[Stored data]

----

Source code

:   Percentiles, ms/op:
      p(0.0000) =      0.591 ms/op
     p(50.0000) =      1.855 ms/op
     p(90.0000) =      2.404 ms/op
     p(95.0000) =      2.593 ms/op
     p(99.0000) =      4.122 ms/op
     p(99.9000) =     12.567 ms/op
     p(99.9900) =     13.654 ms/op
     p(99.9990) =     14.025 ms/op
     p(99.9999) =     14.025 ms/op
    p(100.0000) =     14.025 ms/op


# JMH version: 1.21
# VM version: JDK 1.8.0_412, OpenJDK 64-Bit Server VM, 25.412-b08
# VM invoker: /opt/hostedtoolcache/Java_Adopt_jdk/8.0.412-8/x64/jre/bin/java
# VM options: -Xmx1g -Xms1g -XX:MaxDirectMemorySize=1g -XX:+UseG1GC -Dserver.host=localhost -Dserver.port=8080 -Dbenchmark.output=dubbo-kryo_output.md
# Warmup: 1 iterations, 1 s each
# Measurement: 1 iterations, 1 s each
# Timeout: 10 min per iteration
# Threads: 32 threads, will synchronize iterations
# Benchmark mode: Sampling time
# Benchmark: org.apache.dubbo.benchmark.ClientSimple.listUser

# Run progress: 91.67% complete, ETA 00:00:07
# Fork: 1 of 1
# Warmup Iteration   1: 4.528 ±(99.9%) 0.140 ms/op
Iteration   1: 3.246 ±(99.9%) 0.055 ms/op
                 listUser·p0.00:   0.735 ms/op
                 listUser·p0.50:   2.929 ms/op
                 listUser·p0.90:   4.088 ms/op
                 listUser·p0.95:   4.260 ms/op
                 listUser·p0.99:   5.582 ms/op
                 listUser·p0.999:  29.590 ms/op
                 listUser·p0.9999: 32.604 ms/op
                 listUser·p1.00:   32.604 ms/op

----

◆ **Work to be completed**: Reproduce the entries above in full, verbatim.

◆ **Exercise result**:
Source code

:   Percentiles, ms/op:
      p(0.0000) =      0.591 ms/op
     p(50.0000) =      1.855 ms/op
     p(90.0000) =      2.404 ms/op
     p(95.0000) =      2.593 ms/op
     p(99.0000) =      4.122 ms/op
     p(99.9000) =     12.567 ms/op
     p(99.9900) =     13.654 ms/op
     p(99.9990) =     14.025 ms/op
     p(99.9999) =     14.025 ms/op
    p(100.0000) =     14.025 ms/op


# JMH version: 1.21
# VM version: JDK 1.8.0_412, OpenJDK 64-Bit Server VM, 25.412-b08
# VM invoker: /opt/hostedtoolcache/Java_Adopt_jdk/8.0.412-8/x64/jre/bin/java
# VM options: -Xmx1g -Xms1g -XX:MaxDirectMemorySize=1g -XX:+UseG1GC -Dserver.host=localhost -Dserver.port=8080 -Dbenchmark.output=dubbo-kryo_output.md
# Warmup: 1 iterations, 1 s each
# Measurement: 1 iterations, 1 s each
# Timeout: 10 min per iteration
# Threads: 32 threads, will synchronize iterations
# Benchmark mode: Sampling time
# Benchmark: org.apache.dubbo.benchmark.ClientSimple.listUser

# Run progress: 91.67% complete, ETA 00:00:07
# Fork: 1 of 1
# Warmup Iteration   1: 4.528 ±(99.9%) 0.140 ms/op
Iteration   1: 3.246 ±(99.9%) 0.055 ms/op
                 listUser·p0.00:   0.735 ms/op
                 listUser·p0.50:   2.929 ms/op
                 listUser·p0.90:   4.088 ms/op
                 listUser·p0.95:   4.260 ms/op
                 listUser·p0.99:   5.582 ms/op
                 listUser·p0.999:  29.590 ms/op
                 listUser·p0.9999: 32.604 ms/op
                 listUser·p1.00:   32.604 ms/op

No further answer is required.